W kwietniu wstąpiłam do Yves Rocher i zrealizowałam swoją ulotkę. Kupiłam w bardzo dobrych cenach: mydło do rąk pomarańcza&czekolada, kremowy żel pod prysznic Karite, dwa kremy do rąk z zimowej kolekcji. Jako prezent dostałam malinowy żel pod prysznic <3



Pod koniec kwietnia udało mi się skorzystać z super promocji na stronie Bielendy. Przez pół dnia można było skorzystać z Happy Hour -50% na pielęgnację twarzy i jak widzicie obkupiłam się nieźle. Kupiłam:
- nawilżający różowy żel do twarzy Skin Love
- nawilżający różowy krem do twarzy Skin Love
- nawilżający różowy krem pod oczy Skin Love
- lekki-nawilżający żel do twarzy Water Balance
- intensywnie nawilżający krem pod oczy Water Balance
- krem ultranawilżający synbiotyczny 
- lawendowy krem pod oczy i na powieki, Soraya
- naturalny żel do mycia twarzy Kambucha, Soraya
- wegańska maska do włosów, Bielenda
- masę maseczek do twarzy

Jako gratisy do zakupów dostałam:
- masełko do rąk Borówka, Bielenda
- japoński krem do rąk kamelia&olej ryżowy, Bielenda
- maszynki do golenia, Bielenda


Kwiecień to miesiąc w którym udało mi się dostać do kilku testów, w tym do tego na wizaz.pl. W moje ręce wpadł zestaw od Tołpy Authentic, jest to linia nawilżająca. Dostałam żel do mycia twarzy, serum do twarzy oraz krem do twarzy.
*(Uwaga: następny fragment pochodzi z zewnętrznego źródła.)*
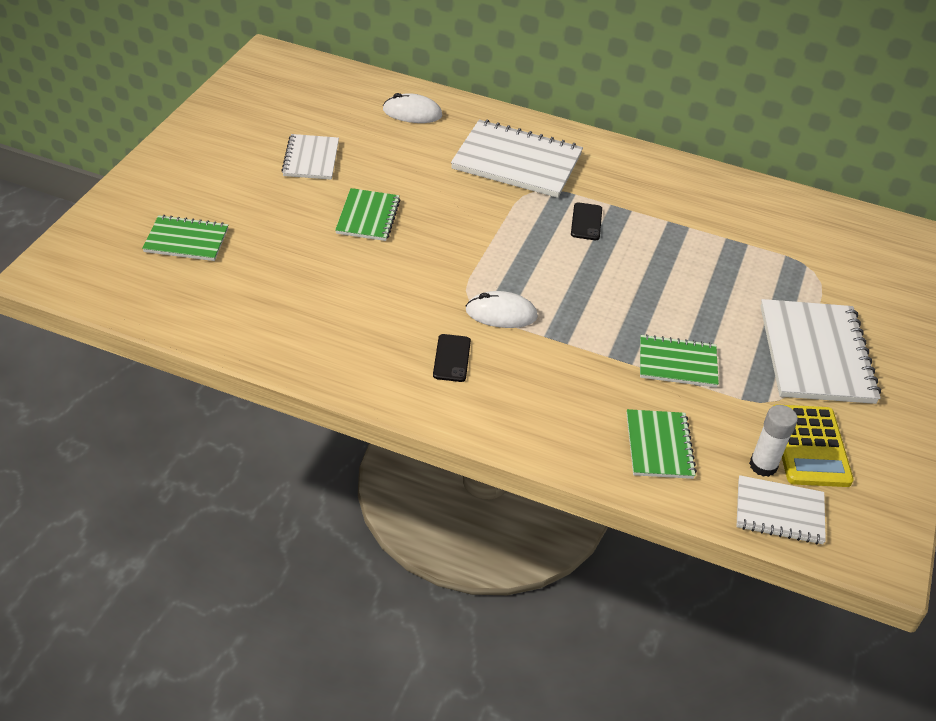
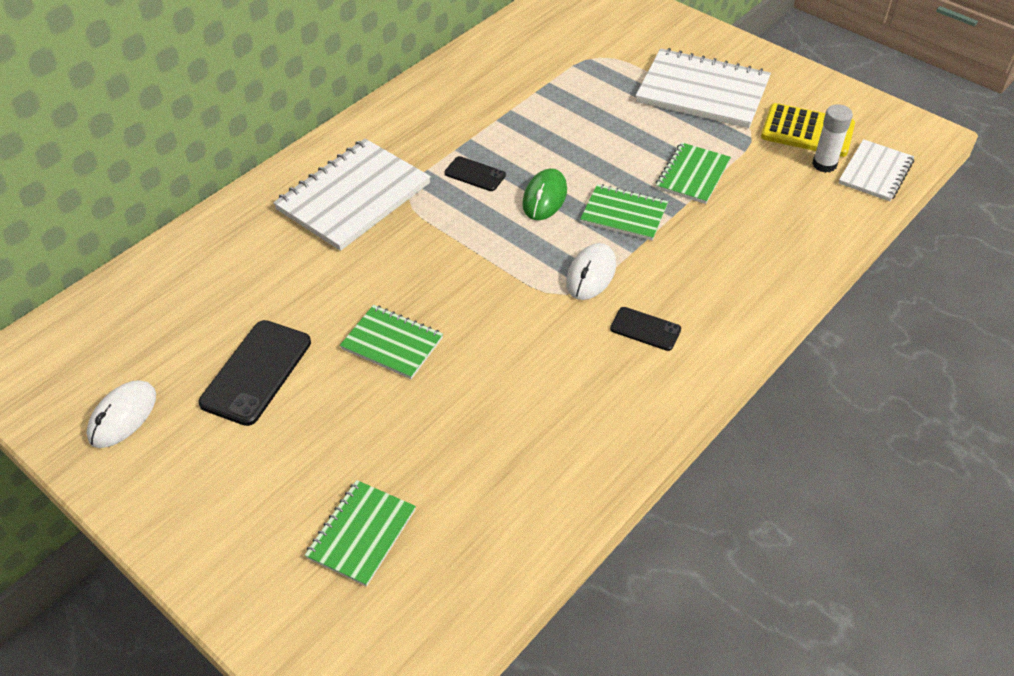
camera: 65 degrees left, 5 degrees up
white notebook [281,134,339,180] -> black phone [199,320,311,426]
white mouse [383,93,442,123] -> white mouse moved to [87,380,156,448]
green notebook [626,409,697,479] -> green notebook moved to [580,184,668,241]
none -> green mouse [522,168,567,220]

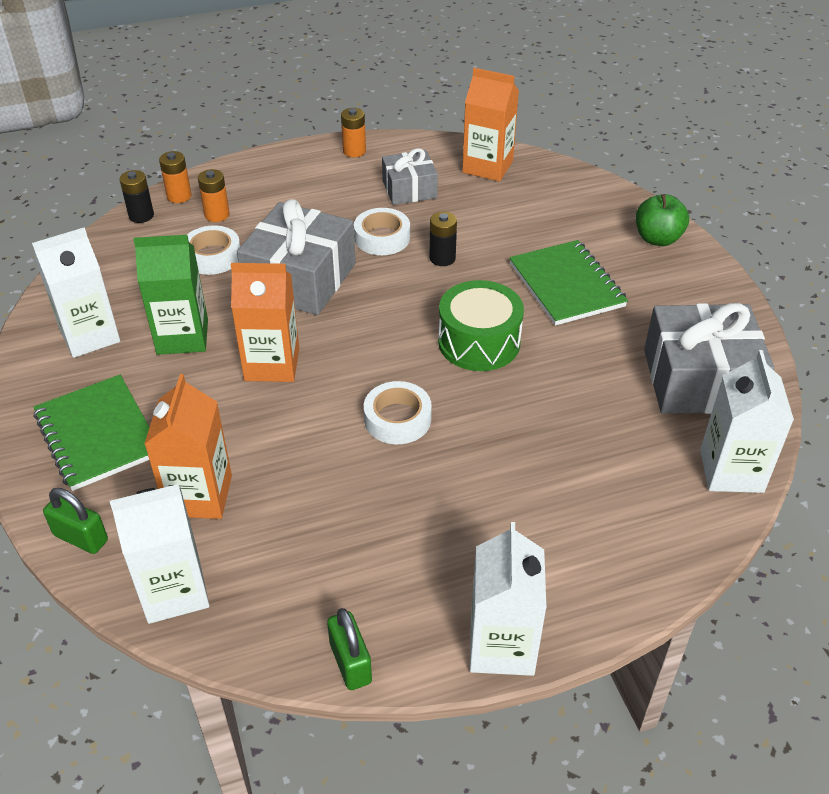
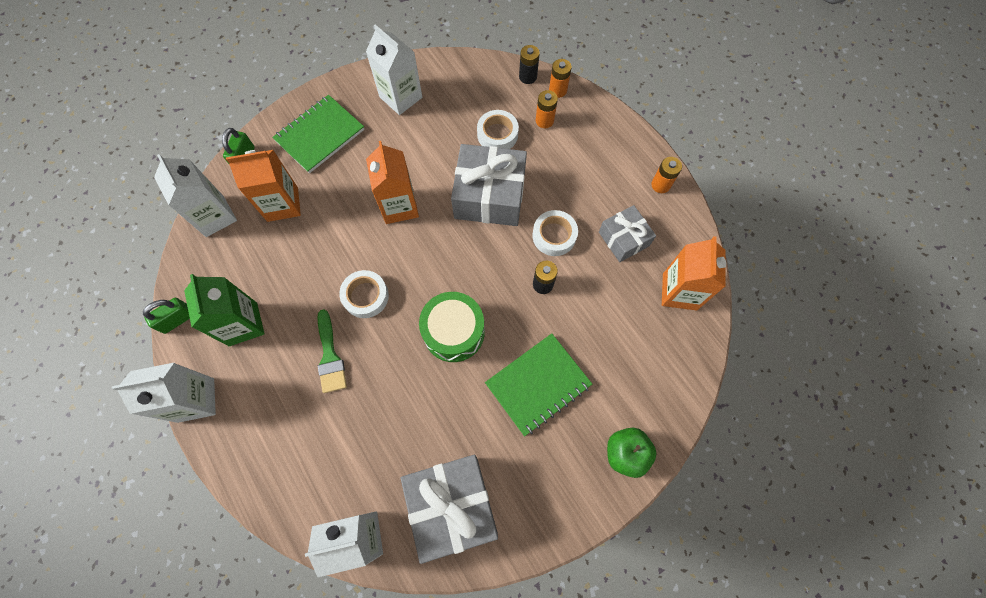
camera: 75 degrees right, 25 degrees up
green carton [133,235,208,355] -> green carton moved to [184,274,265,346]
none -> green brush [317,310,347,393]

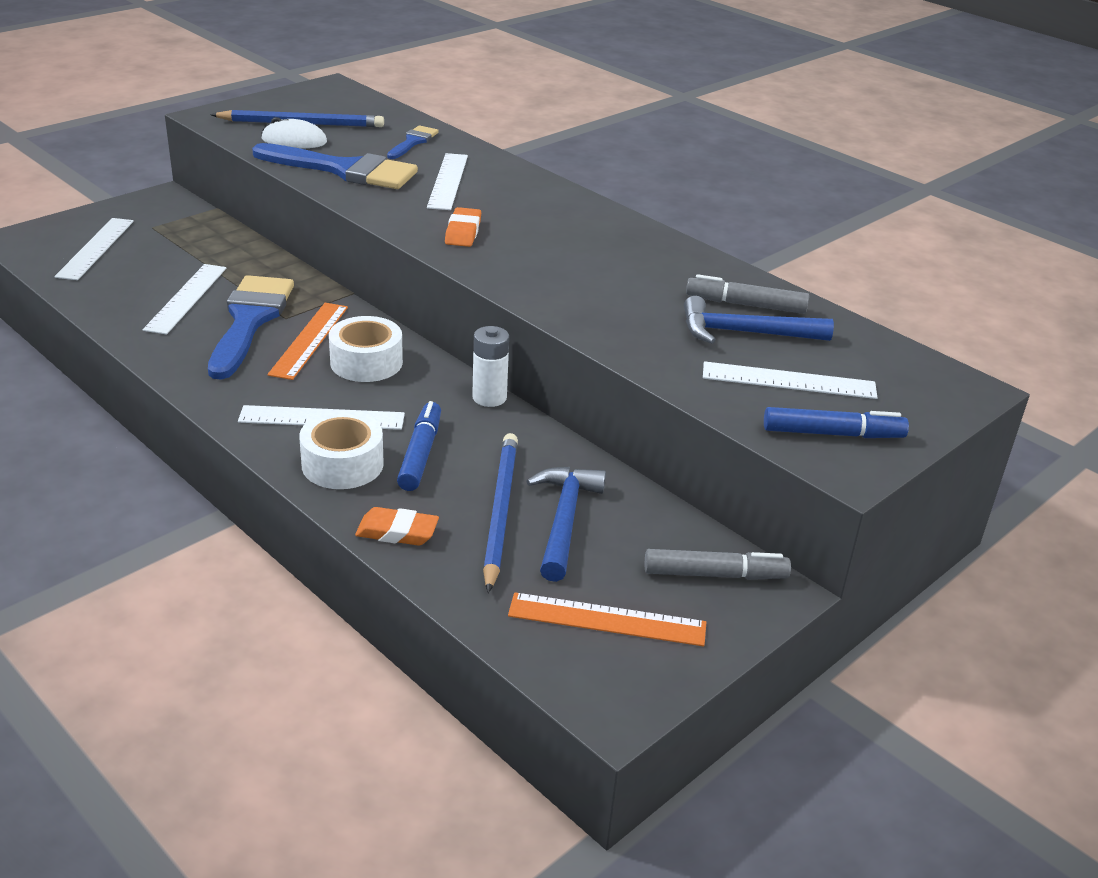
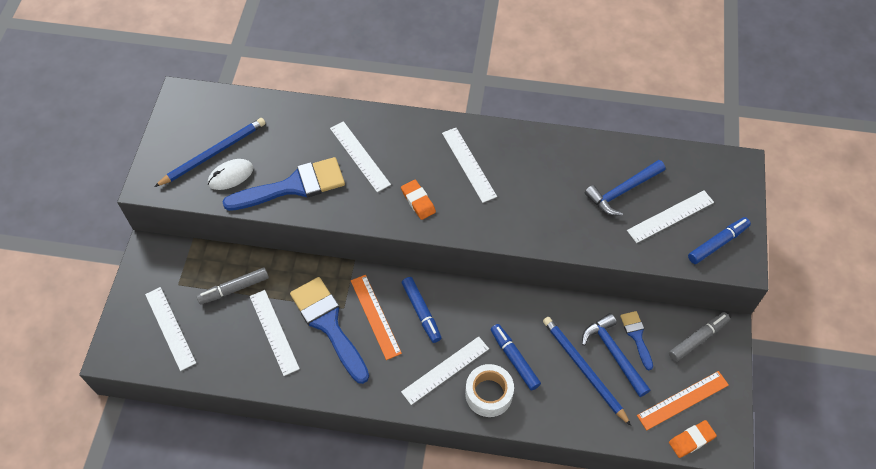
camera: 35 degrees left, 25 degrees up
white tape [329,316,403,382] -> blue marker [402,277,442,343]
orange eraser [355,507,439,546] -> orange eraser moved to [669,420,717,458]
blue brush [387,125,439,159] -> blue brush moved to [620,311,653,370]
white battery [472,326,509,407] -> none
grey marker [686,274,809,314] -> grey marker moved to [196,267,269,305]
none -> white ruler [442,128,497,203]

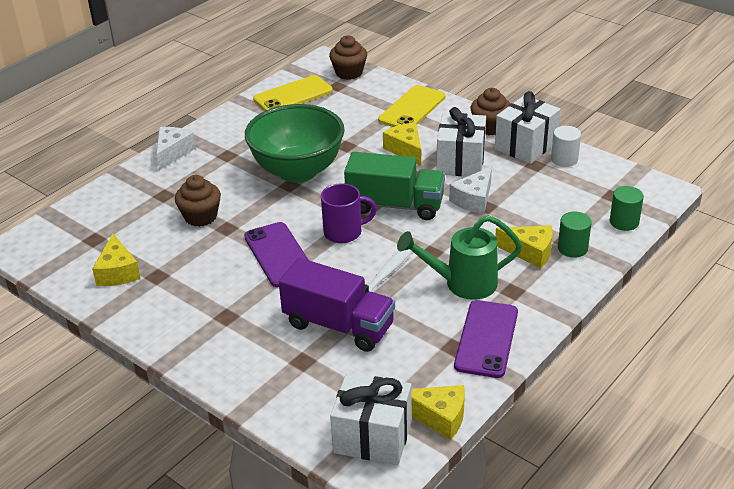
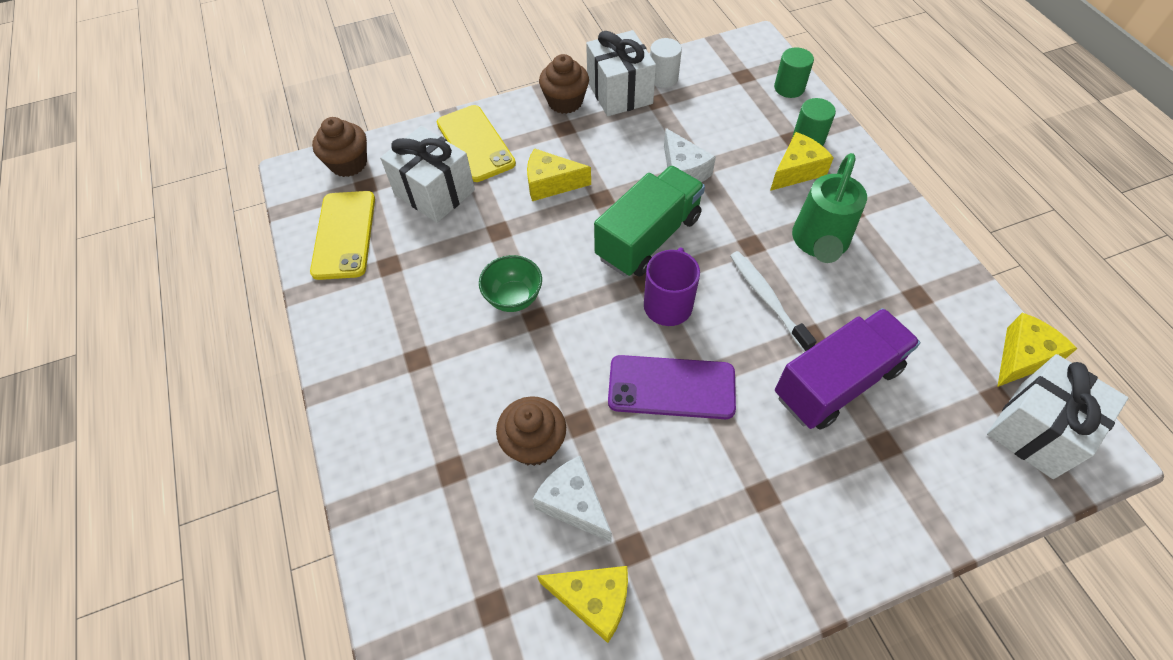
camera: 60 degrees left, 20 degrees up
white cheese [156,127,196,170] -> white cheese moved to [532,456,612,542]
green bowl [245,104,345,183] -> green bowl [479,255,542,312], size x0.46
white gift [437,107,486,176] -> white gift moved to [380,126,475,223]
purple phone [454,300,518,378] -> none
Moja kolejna wygrana na wizaz.pl to zestaw kosmetyków od L'Oreal Paris. Otrzymałam dwa, naprawdę ciekawe produkty: serum do twarzy z wit C oraz rozświetlający krem na dzień wit C + SPF 50


Ostatnia już wygrana, tym razem ze strony wp.pl. Udało mi się dostać do testów kosmetyków Ziaja med, otrzymałam: krem kojąco nawilżający, szampon oczyszczający do wrażliwej skóry głowy i karku, natłuszczającą emulsję do ciała.

I to by było na tyle. Wpadło Wam coś w oko?